Apesar das viagens de longa-distância representarem um desafio imediato, os sistemas termais de propulsão nuclear são estudados desde 1960. Segundo Boyd, normas regulatórias e a burocracia imposta por elas configuram um empecilho histórico no desenvolvimento da tecnologia.

“Os regulamentos impostos pela primeira vez nos EUA na década de 1970 exigiram essencialmente o exame e a aprovação caso a caso de qualquer projeto de espaço nuclear de várias agências governamentais e a aprovação explícita do presidente. Juntamente com a falta de financiamento para pesquisas em sistemas de foguetes nucleares, esse ambiente impediu melhorias adicionais nos reatores nucleares para uso em missões espaciais”, escreveu o professor, no artigo ao The Conversation.

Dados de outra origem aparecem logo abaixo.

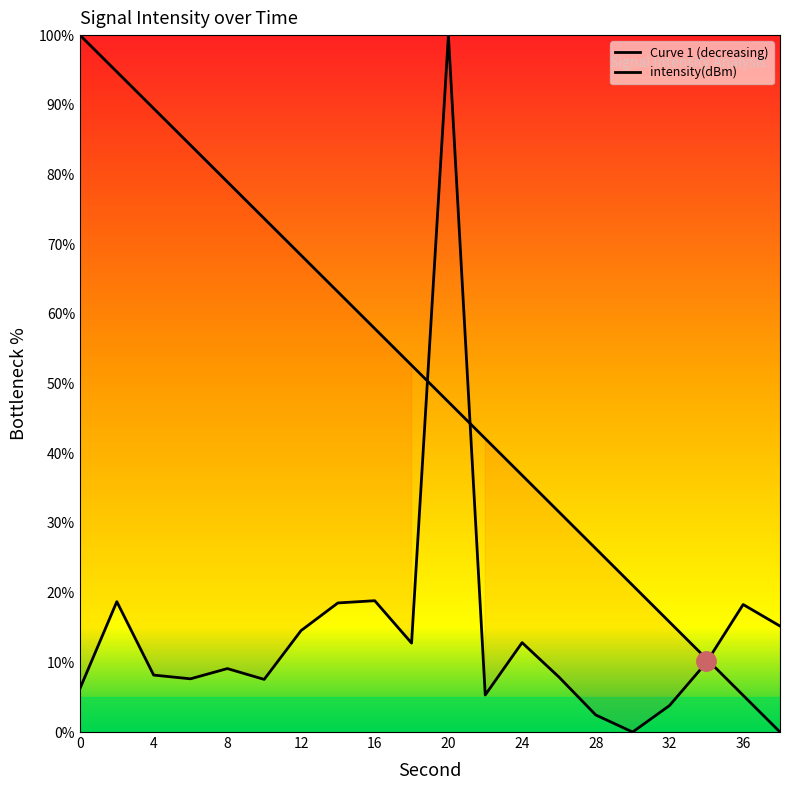

True or false: the data shows 10.0 at 34.

True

Ele afirma, entretanto, que um memorando presidencial assinado em agosto de 2019 está mudando esse panorama. O documento permitiu que missões nucleares com quantidades reduzidas de material radioativo ignorem o processo de aprovação de várias agências reguladoras. Agora, as iniciativas precisam obter apenas a certificação da agência patrocinadora da missão de que o projeto atende à recomendações mínimas de segurança.

Boyd lembrar, por outro lado, que as grandes missões nucleares ainda estão submissas às regras antigas.